START PROVIDED RECORDS

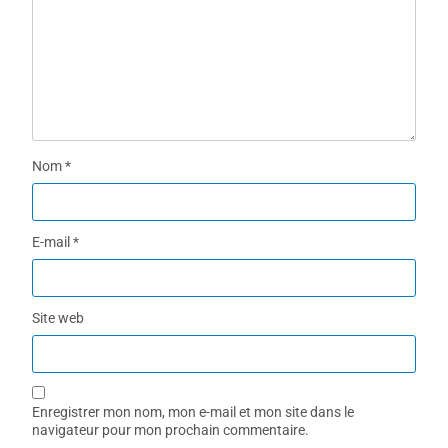
Nom
*
E-mail
*
Site web
Enregistrer mon nom, mon e-mail et mon site dans le
navigateur pour mon prochain commentaire.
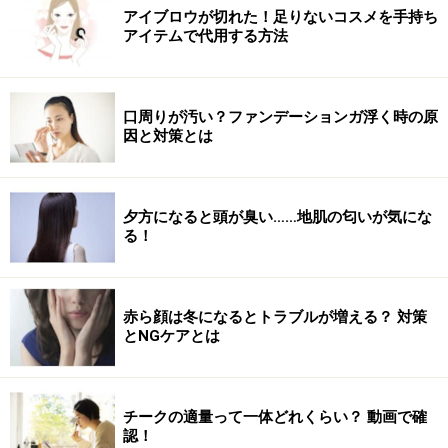
アイブロウが切れた！足りないコスメを手持ち
アイテムで代用する方法
口周りが汚い？ファンデーションガ浮く時の原
因と対策とは
夕方になると頭が臭い……地肌の匂いが気にな
る！
赤ら顔は冬になるとトラブルが増える？ 対策
とNGケアとは
チークの適量って一体どれくらい？ 動画で確
認！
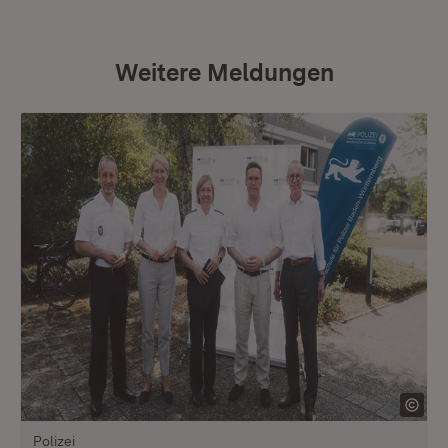
Weitere Meldungen
Polizei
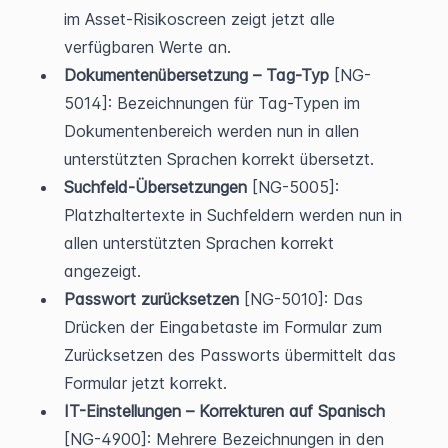
im Asset-Risikoscreen zeigt jetzt alle 
verfügbaren Werte an.
Dokumentenübersetzung – Tag-Typ
 [NG-
5014]: Bezeichnungen für Tag-Typen im 
Dokumentenbereich werden nun in allen 
unterstützten Sprachen korrekt übersetzt.
Suchfeld-Übersetzungen
 [NG-5005]: 
Platzhaltertexte in Suchfeldern werden nun in 
allen unterstützten Sprachen korrekt 
angezeigt.
Passwort zurücksetzen
 [NG-5010]: Das 
Drücken der Eingabetaste im Formular zum 
Zurücksetzen des Passworts übermittelt das 
Formular jetzt korrekt.
IT-Einstellungen – Korrekturen auf Spanisch
[NG-4900]: Mehrere Bezeichnungen in den 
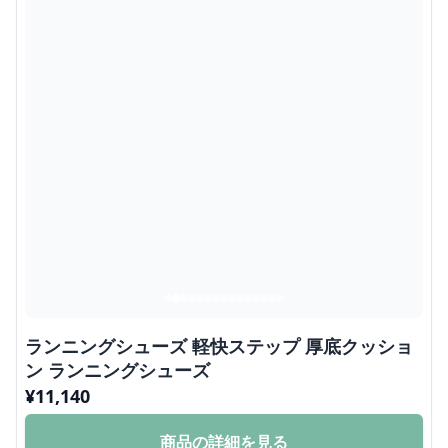
ランニングシューズ 軽快ステップ 厚底クッショ
ン ランニングシューズ
¥
11,140
商品の詳細を見る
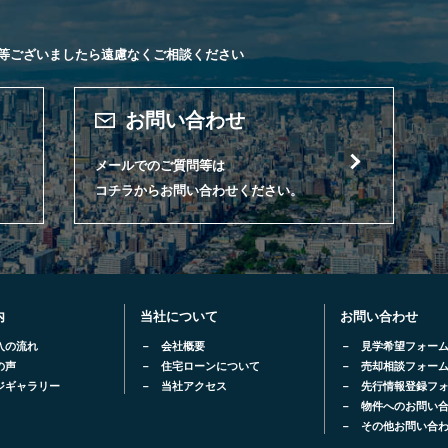
等ございましたら遠慮なくご相談ください
お問い合わせ
メールでのご質問等は
コチラからお問い合わせください。
内
当社について
お問い合わせ
入の流れ
会社概要
見学希望フォー
の声
住宅ローンについて
売却相談フォー
ジギャラリー
当社アクセス
先行情報登録フ
物件へのお問い
その他お問い合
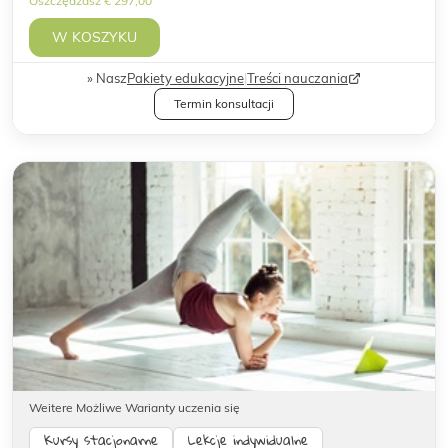
Oszczędzasz € 297,00
W KOSZYKU
Nasz
Pakiety edukacyjne
|
Treści nauczania
Termin konsultacji
Weitere Możliwe Warianty uczenia się
Kursy stacjonarne
Lekcje indywidualne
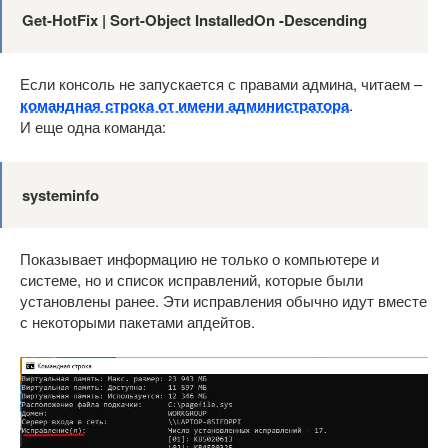
Get-HotFix | Sort-Object InstalledOn -Descending
Если консоль не запускается с правами админа, читаем –
командная строка от имени администратора
.
И еще одна команда:
systeminfo
Показывает информацию не только о компьютере и
системе, но и список исправлений, которые были
установлены ранее. Эти исправления обычно идут вместе
с некоторыми пакетами апдейтов.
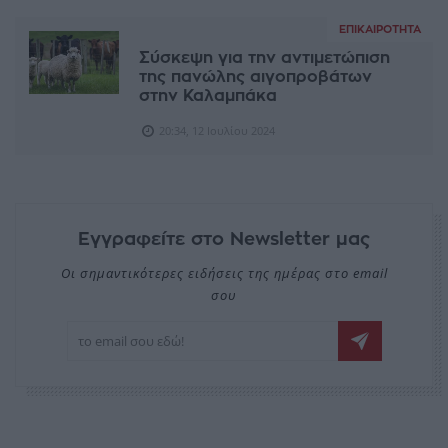
ΕΠΙΚΑΙΡΌΤΗΤΑ
Σύσκεψη για την αντιμετώπιση
της πανώλης αιγοπροβάτων
στην Καλαμπάκα
20:34, 12 Ιουλίου 2024
Εγγραφείτε στο Newsletter μας
Οι σημαντικότερες ειδήσεις της ημέρας στο email
σου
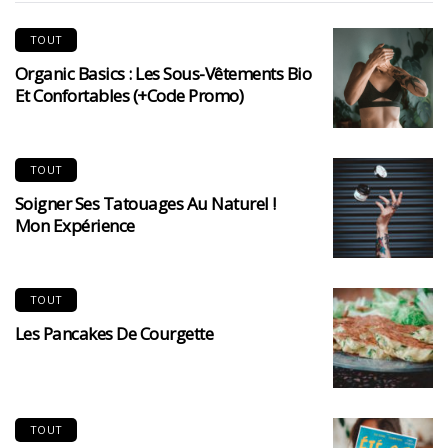
TOUT
Organic Basics : Les Sous-Vêtements Bio
Et Confortables (+code Promo)
TOUT
Soigner Ses Tatouages Au Naturel !
Mon Expérience
TOUT
Les Pancakes De Courgette
TOUT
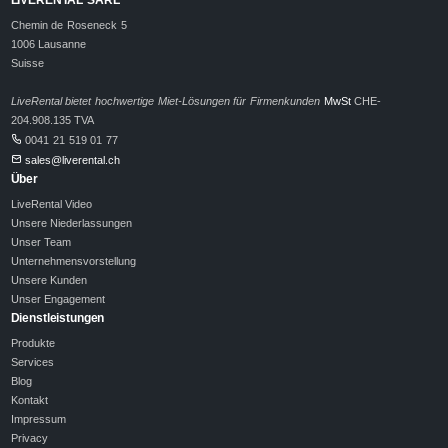
Chemin de Roseneck 5
1006 Lausanne
Suisse
LiveRental bietet hochwertige Miet-Lösungen für Firmenkunden
MwSt
CHE-
204.908.135 TVA
0041 21 519 01 77
sales@liverental.ch
Über
LiveRental Video
Unsere Niederlassungen
Unser Team
Unternehmensvorstellung
Unsere Kunden
Unser Engagement
Dienstleistungen
Produkte
Services
Blog
Kontakt
Impressum
Privacy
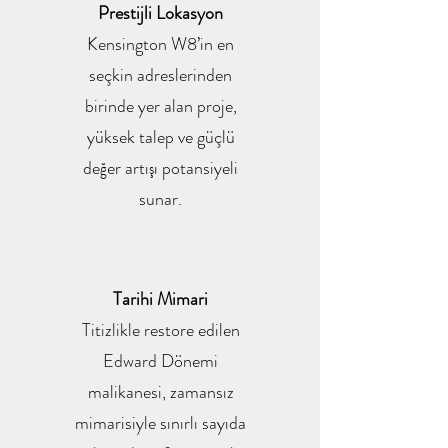
Prestijli Lokasyon
Kensington W8’in en
seçkin adreslerinden
birinde yer alan proje,
yüksek talep ve güçlü
değer artışı potansiyeli
sunar.
Tarihi Mimari
Titizlikle restore edilen
Edward Dönemi
malikanesi, zamansız
mimarisiyle sınırlı sayıda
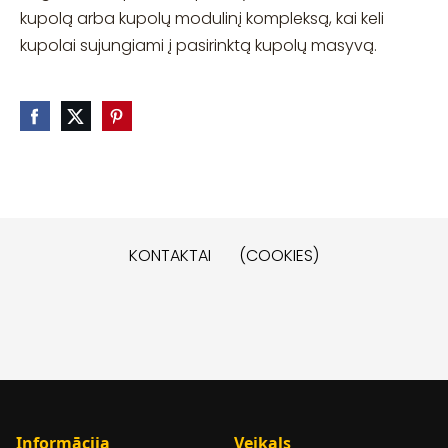
kupolą arba kupolų modulinį kompleksą, kai keli
kupolai sujungiami į pasirinktą kupolų masyvą.
KONTAKTAI
(COOKIES)
Informācija
Veikals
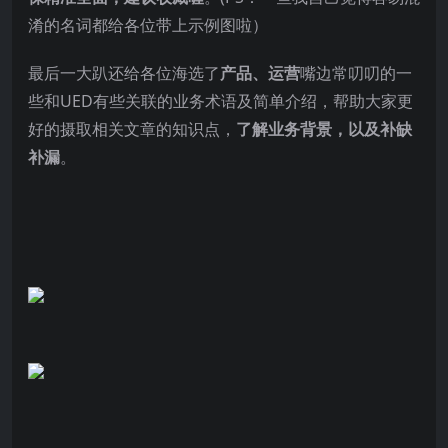
淆的名词都给各位带上示例图啦）
最后一大趴还给各位海选了
产品、运营
嘴边常叨叨的一
些和UED有些关联的业务术语及简单介绍，帮助大家更
好的摄取相关文章的知识点，
了解业务背景，以及补缺
补漏
。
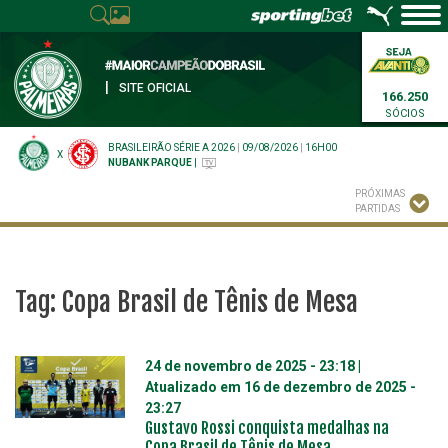
|
SITE OFICIAL
166.250
SÓCIOS
BRASILEIRÃO SÉRIE A 2026
|
09/08/2026
|
16H00
X
NUBANK PARQUE
|
PRÓXIMAS
PARTIDAS
Tag:
Copa Brasil de Tênis de Mesa
24 de novembro de 2025 - 23:18
|
Atualizado em
16 de dezembro de 2025 -
23:27
Gustavo Rossi conquista medalhas na
Copa Brasil de Tênis de Mesa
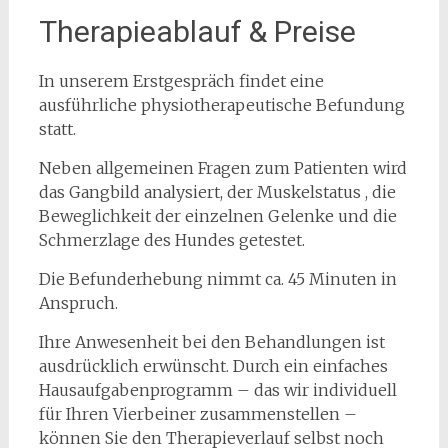
Therapieablauf & Preise
In unserem Erstgespräch findet eine
ausführliche physiotherapeutische Befundung
statt.
Neben allgemeinen Fragen zum Patienten wird
das Gangbild analysiert, der Muskelstatus , die
Beweglichkeit der einzelnen Gelenke und die
Schmerzlage des Hundes getestet.
Die Befunderhebung nimmt ca. 45 Minuten in
Anspruch.
Ihre Anwesenheit bei den Behandlungen ist
ausdrücklich erwünscht. Durch ein einfaches
Hausaufgabenprogramm – das wir individuell
für Ihren Vierbeiner zusammenstellen –
können Sie den Therapieverlauf selbst noch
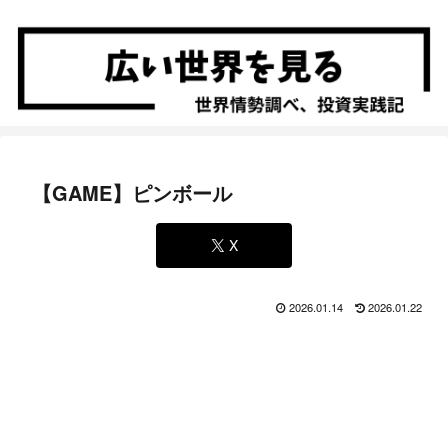
【GAME】ピンボール
X
2026.01.14
2026.01.22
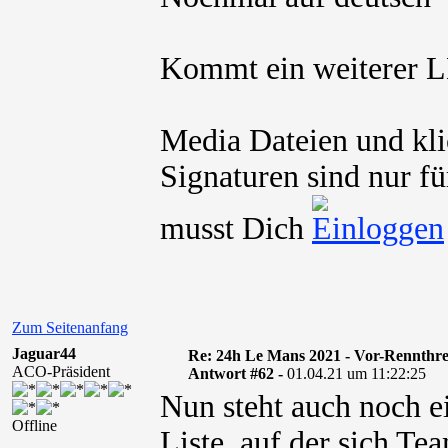
Kommt ein weiterer 
Media Dateien und kli
Signaturen sind nur fü
musst Dich
Zum Seitenanfang
Jaguar44
Re: 24h Le Mans 2021 - Vor-Rennthr
ACO-Präsident
Antwort #62 -
01.04.21 um 11:22:25
Nun steht auch noch e
Offline
Liste, auf der sich Te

END PROVIDED RECORDS

▶ _AIM OF THE EXERCISE_:
All of the lines above should be copied exactly, apart from the pictures.

▶ _EXERCISE OUTPUT_:
Nom
*
E-mail
*
Site web
Enregistrer mon nom, mon e-mail et mon site dans le
navigateur pour mon prochain commentaire.
アイブロウが切れた！足りないコスメを手持ち
アイテムで代用する方法
口周りが汚い？ファンデーションガ浮く時の原
因と対策とは
夕方になると頭が臭い……地肌の匂いが気にな
る！
赤ら顔は冬になるとトラブルが増える？ 対策
とNGケアとは
チークの適量って一体どれくらい？ 動画で確
認！
Weitere Meldungen
Polizei
im Asset-Risikoscreen zeigt jetzt alle 
verfügbaren Werte an.
Dokumentenübersetzung – Tag-Typ
 [NG-
5014]: Bezeichnungen für Tag-Typen im 
Dokumentenbereich werden nun in allen 
unterstützten Sprachen korrekt übersetzt.
Suchfeld-Übersetzungen
 [NG-5005]: 
Platzhaltertexte in Suchfeldern werden nun in 
allen unterstützten Sprachen korrekt 
angezeigt.
Passwort zurücksetzen
 [NG-5010]: Das 
Drücken der Eingabetaste im Formular zum 
Zurücksetzen des Passworts übermittelt das 
Formular jetzt korrekt.
IT-Einstellungen – Korrekturen auf Spanisch
[NG-4900]: Mehrere Bezeichnungen in den 
ランニングシューズ 軽快ステップ 厚底クッショ
ン ランニングシューズ
¥
11,140
商品の詳細を見る
等ございましたら遠慮なくご相談ください
お問い合わせ
メールでのご質問等は
コチラからお問い合わせください。
内
当社について
お問い合わせ
入の流れ
会社概要
見学希望フォー
の声
住宅ローンについて
売却相談フォー
ジギャラリー
当社アクセス
先行情報登録フ
物件へのお問い
その他お問い合
Oszczędzasz € 297,00
W KOSZYKU
Nasz
Pakiety edukacyjne
|
Treści nauczania
Termin konsultacji
Weitere Możliwe Warianty uczenia się
Kursy stacjonarne
Lekcje indywidualne
Get-HotFix | Sort-Object InstalledOn -Descending
Если консоль не запускается с правами админа, читаем –
командная строка от имени администратора
.
И еще одна команда:
systeminfo
Показывает информацию не только о компьютере и
системе, но и список исправлений, которые были
установлены ранее. Эти исправления обычно идут вместе
с некоторыми пакетами апдейтов.
ΕΠΙΚΑΙΡΌΤΗΤΑ
Σύσκεψη για την αντιμετώπιση
της πανώλης αιγοπροβάτων
στην Καλαμπάκα
20:34, 12 Ιουλίου 2024
Εγγραφείτε στο Newsletter μας
Οι σημαντικότερες ειδήσεις της ημέρας στο email
σου
TOUT
Organic Basics : Les Sous-Vêtements Bio
Et Confortables (+code Promo)
TOUT
Soigner Ses Tatouages Au Naturel !
Mon Expérience
TOUT
Les Pancakes De Courgette
TOUT
Chemin de Roseneck 5
1006 Lausanne
Suisse
LiveRental bietet hochwertige Miet-Lösungen für Firmenkunden
MwSt
CHE-
204.908.135 TVA
0041 21 519 01 77
sales@liverental.ch
Über
LiveRental Video
Unsere Niederlassungen
Unser Team
Unternehmensvorstellung
Unsere Kunden
Unser Engagement
Dienstleistungen
Produkte
Services
Blog
Kontakt
Impressum
Privacy
Prestijli Lokasyon
Kensington W8’in en
seçkin adreslerinden
birinde yer alan proje,
yüksek talep ve güçlü
değer artışı potansiyeli
sunar.
Tarihi Mimari
Titizlikle restore edilen
Edward Dönemi
malikanesi, zamansız
mimarisiyle sınırlı sayıda
kupolą arba kupolų modulinį kompleksą, kai keli
kupolai sujungiami į pasirinktą kupolų masyvą.
KONTAKTAI
(COOKIES)
Informācija
Veikals
淆的名词都给各位带上示例图啦）
最后一大趴还给各位海选了
产品、运营
嘴边常叨叨的一
些和UED有些关联的业务术语及简单介绍，帮助大家更
好的摄取相关文章的知识点，
了解业务背景，以及补缺
补漏
。
|
SITE OFICIAL
166.250
SÓCIOS
BRASILEIRÃO SÉRIE A 2026
|
09/08/2026
|
16H00
X
NUBANK PARQUE
|
PRÓXIMAS
PARTIDAS
Tag:
Copa Brasil de Tênis de Mesa
24 de novembro de 2025 - 23:18
|
Atualizado em
16 de dezembro de 2025 -
23:27
Gustavo Rossi conquista medalhas na
Copa Brasil de Tênis de Mesa
Therapieablauf & Preise
In unserem Erstgespräch findet eine
ausführliche physiotherapeutische Befundung
statt.
Neben allgemeinen Fragen zum Patienten wird
das Gangbild analysiert, der Muskelstatus , die
Beweglichkeit der einzelnen Gelenke und die
Schmerzlage des Hundes getestet.
Die Befunderhebung nimmt ca. 45 Minuten in
Anspruch.
Ihre Anwesenheit bei den Behandlungen ist
ausdrücklich erwünscht. Durch ein einfaches
Hausaufgabenprogramm – das wir individuell
für Ihren Vierbeiner zusammenstellen –
können Sie den Therapieverlauf selbst noch
【GAME】ピンボール
X
2026.01.14
2026.01.22
Kommt ein weiterer 
Media Dateien und kli
Signaturen sind nur fü
musst Dich
Zum Seitenanfang
Jaguar44
Re: 24h Le Mans 2021 - Vor-Rennthr
ACO-Präsident
Antwort #62 -
01.04.21 um 11:22:25
Nun steht auch noch e
Offline
Liste, auf der sich Te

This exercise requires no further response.